Two years had gone by since my last visit home, and then I didn't stay with my mom, I stayed with my brother. It probably has been more than 40 years since I've slept at my parents house. So this was going to be a challenge for me. Why is it when you are under your parents roof, you revert back to being the child? There I was playing the role of the dutiful daughter. “Would you like me to do anything for you?” “Can I get you something to eat?” “Do you need anything from the store?” I was also fulfilling requests she made. “Can you make me a cup of coffee?” “Can you carry this for me?” “Can you vacuum the rug?” Vacuum the rug…that’s when it all changed.
Here’s how it went down. As I went to get the vacuum, my mom began giving instructions. “I plug it in over here.” “I put the cord on this side of the coffee table.” “Ok,” I said. As I was vacuuming, she continued to watch me and make comments. “Make sure you pick up the area rug and vacuum underneath.” “Use this brush to brush along the edges of the furniture.” “When the canister gets full, you’ll need to empty it in this bag and make sure you clean out the filter.” I was immediately transported back in time to when I was about 12 and Mom and I were cleaning the house on Saturdays. She would give me instructions on what to do and how to do it, which is ok when you’re 12 (even though I secretly hated it at the time). But wait!! I was a grown up now. I was also a mother for almost 40 years. Can my mom really tell me what to do now?? So I stopped vacuuming and said, “Mom, I’m 59 years old. I think I know how to vacuum a rug.” She finally walked away to do something else and the comments stopped. I felt a small victory had taken place and my 12 year old self had finally been avenged!!

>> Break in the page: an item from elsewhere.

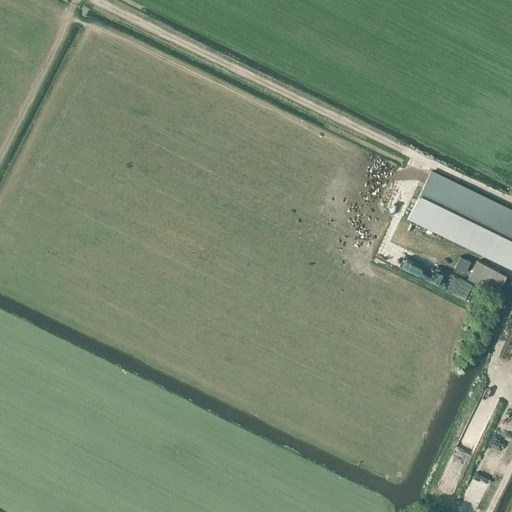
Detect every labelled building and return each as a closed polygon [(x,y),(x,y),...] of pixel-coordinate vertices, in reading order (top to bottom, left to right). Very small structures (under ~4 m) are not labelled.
[(396,175),(398,168),(391,166),(389,172),(396,175)] [(511,209),(432,171),(409,218),(511,267),(511,209)] [(478,260),(468,279),(497,294),(507,276),(485,264),(478,260)] [(485,418),(490,407),(479,402),(474,413),(485,418)] [(478,502),(487,482),(473,476),(464,496),(478,502)]
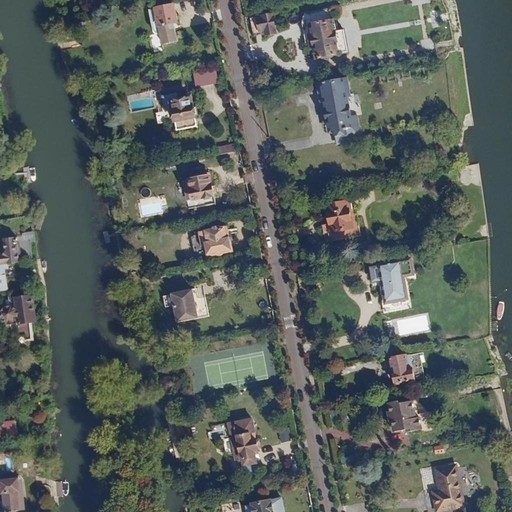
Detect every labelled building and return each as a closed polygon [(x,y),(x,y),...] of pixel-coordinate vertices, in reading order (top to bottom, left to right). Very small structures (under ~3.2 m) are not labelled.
[(175,4),(158,8),(164,42),(179,39),(174,14),(177,13),(175,4)] [(277,33),(273,14),(259,17),(261,31),(267,30),(268,34),(277,33)] [(312,37),(314,47),(317,46),(319,56),(355,49),(351,26),(336,29),(334,19),(304,26),(307,38),(312,37)] [(196,88),(219,84),(215,61),(192,65),(196,88)] [(330,120),(332,131),(354,126),(348,93),(351,93),(348,78),(319,84),(326,121),(330,120)] [(192,97),(180,100),(178,92),(162,95),(164,105),(162,105),(165,121),(175,119),(177,129),(197,126),(192,97)] [(236,144),(229,145),(231,152),(237,150),(236,144)] [(210,175),(189,179),(193,199),(214,194),(210,175)] [(331,224),(335,223),(336,231),(351,228),(346,201),(331,204),(332,212),(329,213),(331,224)] [(234,240),(232,234),(229,235),(227,225),(202,231),(207,255),(232,250),(230,241),(234,240)] [(0,253),(0,264),(5,265),(21,263),(19,236),(6,236),(7,249),(4,253),(0,253)] [(404,279),(383,284),(387,302),(408,298),(404,279)] [(182,285),(173,287),(176,300),(189,298),(188,290),(182,290),(182,285)] [(27,300),(27,298),(10,299),(11,308),(4,309),(0,313),(1,320),(5,323),(6,333),(10,332),(10,334),(8,337),(8,342),(11,346),(13,349),(17,351),(24,350),(28,347),(30,344),(33,344),(29,310),(32,310),(31,300),(27,300)] [(405,357),(390,360),(395,385),(415,381),(412,369),(408,370),(405,357)] [(433,425),(434,429),(447,426),(444,412),(441,413),(437,396),(424,400),(423,397),(412,399),(420,429),(433,425)] [(258,464),(255,449),(259,448),(253,419),(230,424),(233,444),(239,442),(245,466),(258,464)] [(278,430),(282,442),(292,439),(288,427),(278,430)] [(439,511),(465,507),(457,466),(437,470),(441,490),(433,492),(437,511),(439,511)] [(19,479),(0,481),(3,511),(20,509),(18,491),(20,491),(19,479)] [(284,511),(282,499),(254,505),(255,511),(284,511)]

After that, I found myself frequently shifting between the roles of mother and daughter. Here are some of the ways I “tried” to mother my mother.
“Mom, you stay up too late. You need to go to bed earlier. At your age you need your rest.”
“Mom, you get up too late. You shouldn’t stay up to watch late night reruns of Two and a Half Men and Everybody Loves Raymond. This is not good for you.”
“Mom, you shouldn’t eat breakfast at 11:30. You need to have more regular meal times. Eating breakfast late messes up lunch and dinner times.”
“Mom, you shouldn’t be eating that. You know it will upset your stomach.”
“Mom, you have too many cats to take care of. It would be easier on you if you got rid of some of them.”
“Mom, you need to watch how you spend your money. You know you’re on a fixed income.”
And just how did Mom respond to my mothering? Just like any teenager would, she either ignored me or gave me one word answers!! “Yeah, yeah.” or “So?” were the ones she used most often.
When the 25 days were over, we were still mother and daughter in good standing. Who was I kidding? It was going to take a lot longer than 25 days to change my mother’s way of doing things and alter her views on how she should live her life. Maybe if I had a little more time, another week, maybe another 25 days, perhaps then she would have seen it my way. Somehow I doubt it.